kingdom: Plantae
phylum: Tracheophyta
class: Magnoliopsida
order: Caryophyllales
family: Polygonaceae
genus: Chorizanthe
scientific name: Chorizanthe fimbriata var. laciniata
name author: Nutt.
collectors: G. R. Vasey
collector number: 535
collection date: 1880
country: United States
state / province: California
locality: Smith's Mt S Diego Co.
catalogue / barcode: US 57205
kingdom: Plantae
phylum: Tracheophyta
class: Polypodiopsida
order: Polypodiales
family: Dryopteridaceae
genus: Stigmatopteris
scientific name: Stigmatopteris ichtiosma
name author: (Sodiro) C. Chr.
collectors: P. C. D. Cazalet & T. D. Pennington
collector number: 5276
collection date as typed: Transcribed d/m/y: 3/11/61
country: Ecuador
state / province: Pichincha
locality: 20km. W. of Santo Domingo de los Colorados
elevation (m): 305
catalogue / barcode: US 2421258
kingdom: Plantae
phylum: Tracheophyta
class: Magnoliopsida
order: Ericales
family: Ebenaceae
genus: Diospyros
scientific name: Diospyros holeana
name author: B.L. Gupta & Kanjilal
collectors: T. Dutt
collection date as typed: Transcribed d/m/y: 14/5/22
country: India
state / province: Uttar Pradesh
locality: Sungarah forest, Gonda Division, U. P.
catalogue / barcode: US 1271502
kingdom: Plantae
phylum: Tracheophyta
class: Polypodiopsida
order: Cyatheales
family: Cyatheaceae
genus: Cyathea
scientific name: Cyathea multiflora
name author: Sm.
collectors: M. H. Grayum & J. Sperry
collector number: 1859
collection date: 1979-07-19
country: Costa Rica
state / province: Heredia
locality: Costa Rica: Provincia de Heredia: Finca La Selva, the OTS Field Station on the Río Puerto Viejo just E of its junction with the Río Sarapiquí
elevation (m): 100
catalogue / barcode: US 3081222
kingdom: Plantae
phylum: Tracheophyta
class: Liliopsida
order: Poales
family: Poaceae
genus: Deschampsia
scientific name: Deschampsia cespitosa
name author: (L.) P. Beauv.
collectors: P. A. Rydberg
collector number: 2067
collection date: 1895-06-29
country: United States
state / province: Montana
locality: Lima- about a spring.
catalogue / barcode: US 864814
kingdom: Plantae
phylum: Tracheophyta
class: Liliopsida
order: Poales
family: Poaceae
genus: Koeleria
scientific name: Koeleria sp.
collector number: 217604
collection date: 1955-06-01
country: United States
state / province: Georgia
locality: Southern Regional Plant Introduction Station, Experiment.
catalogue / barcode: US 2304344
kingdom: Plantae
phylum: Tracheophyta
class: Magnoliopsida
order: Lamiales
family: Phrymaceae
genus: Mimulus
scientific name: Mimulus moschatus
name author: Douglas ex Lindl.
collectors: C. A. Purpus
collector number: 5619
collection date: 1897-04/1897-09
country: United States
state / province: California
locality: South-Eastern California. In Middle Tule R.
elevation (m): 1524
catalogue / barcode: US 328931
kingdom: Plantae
------------------------------------------------------------
## Exercise goal:
Rewrite all the rows above, changing each "state / province" to "region" and leaving everything else unchanged.

## Task answer:
kingdom: Plantae
phylum: Tracheophyta
class: Magnoliopsida
order: Caryophyllales
family: Polygonaceae
genus: Chorizanthe
scientific name: Chorizanthe fimbriata var. laciniata
name author: Nutt.
collectors: G. R. Vasey
collector number: 535
collection date: 1880
country: United States
region: California
locality: Smith's Mt S Diego Co.
catalogue / barcode: US 57205
kingdom: Plantae
phylum: Tracheophyta
class: Polypodiopsida
order: Polypodiales
family: Dryopteridaceae
genus: Stigmatopteris
scientific name: Stigmatopteris ichtiosma
name author: (Sodiro) C. Chr.
collectors: P. C. D. Cazalet & T. D. Pennington
collector number: 5276
collection date as typed: Transcribed d/m/y: 3/11/61
country: Ecuador
region: Pichincha
locality: 20km. W. of Santo Domingo de los Colorados
elevation (m): 305
catalogue / barcode: US 2421258
kingdom: Plantae
phylum: Tracheophyta
class: Magnoliopsida
order: Ericales
family: Ebenaceae
genus: Diospyros
scientific name: Diospyros holeana
name author: B.L. Gupta & Kanjilal
collectors: T. Dutt
collection date as typed: Transcribed d/m/y: 14/5/22
country: India
region: Uttar Pradesh
locality: Sungarah forest, Gonda Division, U. P.
catalogue / barcode: US 1271502
kingdom: Plantae
phylum: Tracheophyta
class: Polypodiopsida
order: Cyatheales
family: Cyatheaceae
genus: Cyathea
scientific name: Cyathea multiflora
name author: Sm.
collectors: M. H. Grayum & J. Sperry
collector number: 1859
collection date: 1979-07-19
country: Costa Rica
region: Heredia
locality: Costa Rica: Provincia de Heredia: Finca La Selva, the OTS Field Station on the Río Puerto Viejo just E of its junction with the Río Sarapiquí
elevation (m): 100
catalogue / barcode: US 3081222
kingdom: Plantae
phylum: Tracheophyta
class: Liliopsida
order: Poales
family: Poaceae
genus: Deschampsia
scientific name: Deschampsia cespitosa
name author: (L.) P. Beauv.
collectors: P. A. Rydberg
collector number: 2067
collection date: 1895-06-29
country: United States
region: Montana
locality: Lima- about a spring.
catalogue / barcode: US 864814
kingdom: Plantae
phylum: Tracheophyta
class: Liliopsida
order: Poales
family: Poaceae
genus: Koeleria
scientific name: Koeleria sp.
collector number: 217604
collection date: 1955-06-01
country: United States
region: Georgia
locality: Southern Regional Plant Introduction Station, Experiment.
catalogue / barcode: US 2304344
kingdom: Plantae
phylum: Tracheophyta
class: Magnoliopsida
order: Lamiales
family: Phrymaceae
genus: Mimulus
scientific name: Mimulus moschatus
name author: Douglas ex Lindl.
collectors: C. A. Purpus
collector number: 5619
collection date: 1897-04/1897-09
country: United States
region: California
locality: South-Eastern California. In Middle Tule R.
elevation (m): 1524
catalogue / barcode: US 328931
kingdom: Plantae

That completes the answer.